仕事に対しては厳しい人だった。曖昧な説明にはビシッと追及の質問が入り、こちらも常に仕上がりのコンセプトを改めて意識させられた。誌面になるときのトリミングや色についても、責了まで、あるいは本が出来上がってからも細かい確認をされるので、編集者としてもいつも緊張しながら臨んでいた。無論、いい意味での緊張。

仕事の質については厳密だけれど人柄は実に親しみやすく、話好きで好奇心が旺盛な人で仕事の場はいつも楽しくて、こちらの意識もとても刺激された。(仕事もあるのだろうけれど)美味しいモノが大好きで、旅が好きで楽しい情報の豊富なスタイリストIさんとの組み合わせもあり、撮影現場では毎回とにかくいろいろな方向に話題が展開し、盛り上がった。

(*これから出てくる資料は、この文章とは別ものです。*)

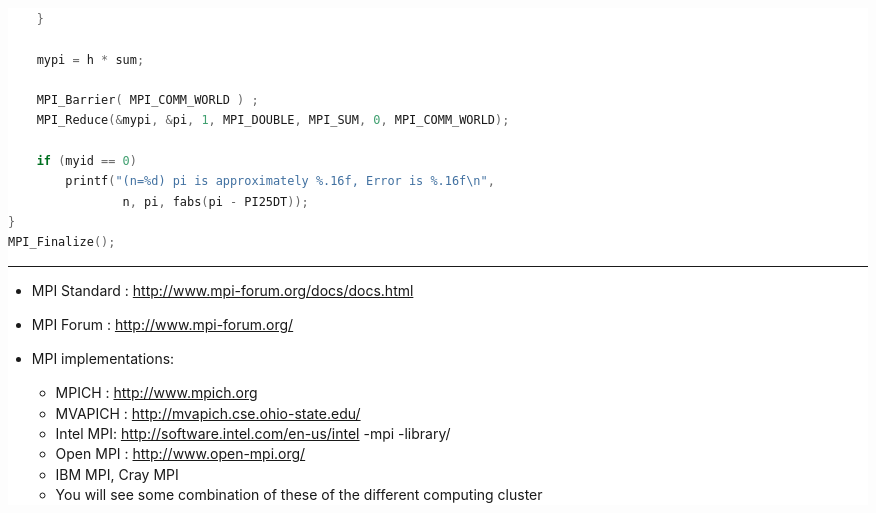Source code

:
 ```c
    }

    mypi = h * sum;

    MPI_Barrier( MPI_COMM_WORLD ) ;
    MPI_Reduce(&mypi, &pi, 1, MPI_DOUBLE, MPI_SUM, 0, MPI_COMM_WORLD);

    if (myid == 0)
        printf("(n=%d) pi is approximately %.16f, Error is %.16f\n",
                n, pi, fabs(pi - PI25DT));
}
MPI_Finalize();
```
---

- MPI	Standard	:	http://www.mpi-forum.org/docs/docs.html 
- MPI	Forum	:	http://www.mpi-forum.org/ 

- MPI	implementations: 
    + MPICH	:	http://www.mpich.org 
    + MVAPICH	:	http://mvapich.cse.ohio-state.edu/ 
    + Intel	MPI:	http://software.intel.com/en-us/intel -mpi -library/ 
    + Open	MPI	:	http://www.open-mpi.org/ 
    + IBM	MPI,	Cray MPI
    + You will see some combination of these of the different computing cluster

売れっ子だからこそのことだったのだろうけれど意外に?スケジュール管理に抜けがあって、わずか1年間の仕事にもかかわらず、ダブルブッキングのために直前に「ごめんなさい、時間をずらしてもらえますか?」という連絡を受けたことが多々有った。そんなところも、なんとも愛すべき人だった。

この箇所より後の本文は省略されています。